Learn to enjoy life in real time and realize that life is not worth missing out on with your kids just because you’re trying to keep your anxiety under control. That doesn’t work anyway, anxiety always finds a way back into our lives even when we think we have it handled.

Set Limits

Anxiety doesn’t mean that your child can’t do things other children do. If they want to go play at a friend’s house, let them! It’s important for them to know you trust them and believe they are strong enough to conquer whatever fears they may have.

One of the best ways to help your child manage their anxiety and gain confidence is to give them opportunities where they can succeed. Start small and gradually increase challenges while working on staying calm yourself. I know this isn’t always possible, but it really helps if you can do this for your child.

For example, if you notice that your child’s anxiety flares up when there are a lot of people in one place or maybe they’re overwhelmed by loud noises such as fireworks shows, try to create an opportunity near these things where you encourage them to be around whatever causes their anxiety without trying to avoid it.

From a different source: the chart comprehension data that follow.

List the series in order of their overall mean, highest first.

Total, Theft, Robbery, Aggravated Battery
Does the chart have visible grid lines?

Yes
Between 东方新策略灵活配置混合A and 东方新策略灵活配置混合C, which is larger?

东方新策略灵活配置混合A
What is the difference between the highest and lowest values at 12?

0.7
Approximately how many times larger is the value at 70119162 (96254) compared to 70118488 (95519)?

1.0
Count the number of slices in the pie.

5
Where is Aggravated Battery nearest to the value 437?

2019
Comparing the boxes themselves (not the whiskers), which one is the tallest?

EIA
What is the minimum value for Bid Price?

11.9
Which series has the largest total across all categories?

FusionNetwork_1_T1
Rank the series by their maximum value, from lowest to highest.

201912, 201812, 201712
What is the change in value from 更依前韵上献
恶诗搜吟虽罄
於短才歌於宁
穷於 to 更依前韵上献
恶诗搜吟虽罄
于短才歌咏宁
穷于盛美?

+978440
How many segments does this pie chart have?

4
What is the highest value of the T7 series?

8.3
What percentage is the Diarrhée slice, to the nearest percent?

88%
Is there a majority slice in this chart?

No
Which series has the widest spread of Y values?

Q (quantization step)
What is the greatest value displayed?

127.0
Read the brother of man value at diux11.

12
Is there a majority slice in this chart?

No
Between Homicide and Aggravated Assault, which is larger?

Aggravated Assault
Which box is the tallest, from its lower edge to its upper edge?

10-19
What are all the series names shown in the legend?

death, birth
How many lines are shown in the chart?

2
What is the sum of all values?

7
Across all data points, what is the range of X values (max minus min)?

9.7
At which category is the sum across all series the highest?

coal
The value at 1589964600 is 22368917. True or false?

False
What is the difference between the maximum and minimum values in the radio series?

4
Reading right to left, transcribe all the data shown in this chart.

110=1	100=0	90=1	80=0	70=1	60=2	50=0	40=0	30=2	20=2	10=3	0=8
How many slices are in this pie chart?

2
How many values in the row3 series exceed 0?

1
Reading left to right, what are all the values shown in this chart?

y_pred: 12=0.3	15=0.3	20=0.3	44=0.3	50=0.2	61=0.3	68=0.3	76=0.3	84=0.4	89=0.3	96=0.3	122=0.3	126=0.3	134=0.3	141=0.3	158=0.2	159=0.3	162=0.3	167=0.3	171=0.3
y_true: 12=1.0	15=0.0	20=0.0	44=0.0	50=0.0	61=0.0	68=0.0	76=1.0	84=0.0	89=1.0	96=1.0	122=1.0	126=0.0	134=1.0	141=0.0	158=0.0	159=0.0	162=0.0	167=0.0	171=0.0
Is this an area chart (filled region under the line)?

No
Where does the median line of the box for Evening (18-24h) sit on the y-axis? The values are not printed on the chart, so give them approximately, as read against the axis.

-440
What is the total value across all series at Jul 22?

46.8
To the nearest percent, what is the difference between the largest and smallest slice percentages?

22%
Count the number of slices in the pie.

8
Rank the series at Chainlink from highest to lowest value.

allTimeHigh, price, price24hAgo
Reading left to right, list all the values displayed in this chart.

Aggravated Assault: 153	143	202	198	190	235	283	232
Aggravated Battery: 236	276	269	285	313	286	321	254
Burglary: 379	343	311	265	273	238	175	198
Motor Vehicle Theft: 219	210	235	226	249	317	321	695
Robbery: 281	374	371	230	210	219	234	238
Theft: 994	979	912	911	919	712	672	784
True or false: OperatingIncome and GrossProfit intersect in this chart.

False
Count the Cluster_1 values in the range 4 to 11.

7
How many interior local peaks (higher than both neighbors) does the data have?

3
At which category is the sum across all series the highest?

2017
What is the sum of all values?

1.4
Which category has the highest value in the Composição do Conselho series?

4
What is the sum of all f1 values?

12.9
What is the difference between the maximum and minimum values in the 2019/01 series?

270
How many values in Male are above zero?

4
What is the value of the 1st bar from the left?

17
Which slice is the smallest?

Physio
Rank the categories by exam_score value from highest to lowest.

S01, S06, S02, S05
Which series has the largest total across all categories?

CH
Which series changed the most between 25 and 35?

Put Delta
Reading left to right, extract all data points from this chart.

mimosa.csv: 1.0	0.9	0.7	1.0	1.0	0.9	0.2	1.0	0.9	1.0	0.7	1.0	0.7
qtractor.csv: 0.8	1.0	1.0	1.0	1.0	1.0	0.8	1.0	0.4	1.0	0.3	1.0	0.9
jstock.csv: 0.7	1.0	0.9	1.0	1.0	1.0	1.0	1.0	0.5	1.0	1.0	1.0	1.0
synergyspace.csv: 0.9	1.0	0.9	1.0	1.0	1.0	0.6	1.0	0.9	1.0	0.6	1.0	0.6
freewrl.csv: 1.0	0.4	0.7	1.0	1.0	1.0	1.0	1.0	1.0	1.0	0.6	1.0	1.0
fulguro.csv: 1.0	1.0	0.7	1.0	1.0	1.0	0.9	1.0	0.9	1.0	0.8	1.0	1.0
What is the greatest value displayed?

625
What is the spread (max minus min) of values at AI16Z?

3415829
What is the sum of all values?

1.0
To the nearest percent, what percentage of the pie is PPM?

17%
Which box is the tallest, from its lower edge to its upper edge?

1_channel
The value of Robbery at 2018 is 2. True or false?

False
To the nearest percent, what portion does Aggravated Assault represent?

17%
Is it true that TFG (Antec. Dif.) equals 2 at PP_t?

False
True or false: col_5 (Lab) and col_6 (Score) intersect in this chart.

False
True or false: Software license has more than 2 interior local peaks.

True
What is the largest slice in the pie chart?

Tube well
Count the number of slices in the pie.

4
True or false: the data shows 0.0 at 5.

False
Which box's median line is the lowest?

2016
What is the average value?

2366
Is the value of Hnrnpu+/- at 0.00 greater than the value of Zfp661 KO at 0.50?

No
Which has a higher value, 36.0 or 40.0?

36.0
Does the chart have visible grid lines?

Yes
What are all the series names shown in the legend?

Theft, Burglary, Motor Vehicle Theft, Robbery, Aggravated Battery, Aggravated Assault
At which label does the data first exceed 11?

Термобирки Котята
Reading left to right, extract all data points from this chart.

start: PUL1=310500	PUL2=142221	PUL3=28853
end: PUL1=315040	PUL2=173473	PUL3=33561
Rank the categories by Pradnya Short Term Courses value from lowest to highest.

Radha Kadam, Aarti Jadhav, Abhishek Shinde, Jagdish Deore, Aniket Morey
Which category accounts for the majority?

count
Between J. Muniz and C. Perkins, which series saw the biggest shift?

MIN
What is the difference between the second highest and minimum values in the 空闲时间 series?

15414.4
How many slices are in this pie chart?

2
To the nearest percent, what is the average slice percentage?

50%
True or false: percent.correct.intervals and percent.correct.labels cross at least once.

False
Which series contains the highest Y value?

If you can see something like fireworks from your backyard, take your child out under the stars with a blanket and share a picnic. If you know there’s going to be a large crowd at the mall for holiday shopping, try taking your child with you there in the morning when it’s less busy so they can get their bearings and feel more comfortable before things pick up later in the day.

Stick to a Routine

Having an anxiety disorder is incredibly exhausting both physically and mentally. That doesn’t mean however that you shouldn’t try your best to stick to a routine whenever possible, especially with young anxious children (and even teenagers if this applies to you!).

For example, if your child gets very overwhelmed by change then schedule out their life as much as possible down to what time they go to bed on school nights vs weekends. It might sound strict, but the more predictable your child’s life is, the better it is for their anxiety. And sometimes our kids need more structure than we think they do!

Try to communicate with any caregivers that may be helping with things like picking your child up from school or extracurricular activities. Let them know how your child responds best to change and try your best to stick with it.

Be Aware of How You React

Anxiety can be incredibly frustrating and even embarrassing at times so it’s easy to want to push these feelings down and ignore them. But chances are, your child already knows how you feel and understands themselves a little better than you do! It’s important that they know that their anxiety isn’t something they should be ashamed of or embarrassed by, even though that may sometimes feel like the case.

When we’re anxious, we’re already feeling uncomfortable which means our reactions don’t always come out as “typical.” We may snap at our children more easily or not know why we suddenly need space from them. Anxiety doesn’t mean we don’t love our kids; it just means that sometimes we need some extra love and patience to get through these challenging moments.

Be honest with yourself and your child about what you’re feeling. If they notice a change in your behavior, try to explain why your behavior has changed so they feel less confused. In time, your child will learn how to have those hard conversations themselves but for now just being open is helpful to them and your relationship. You don’t have to put on a show for them by pretending everything is alright if it’s not, just doing the best you can will help them realize how strong their parents are and how much they care.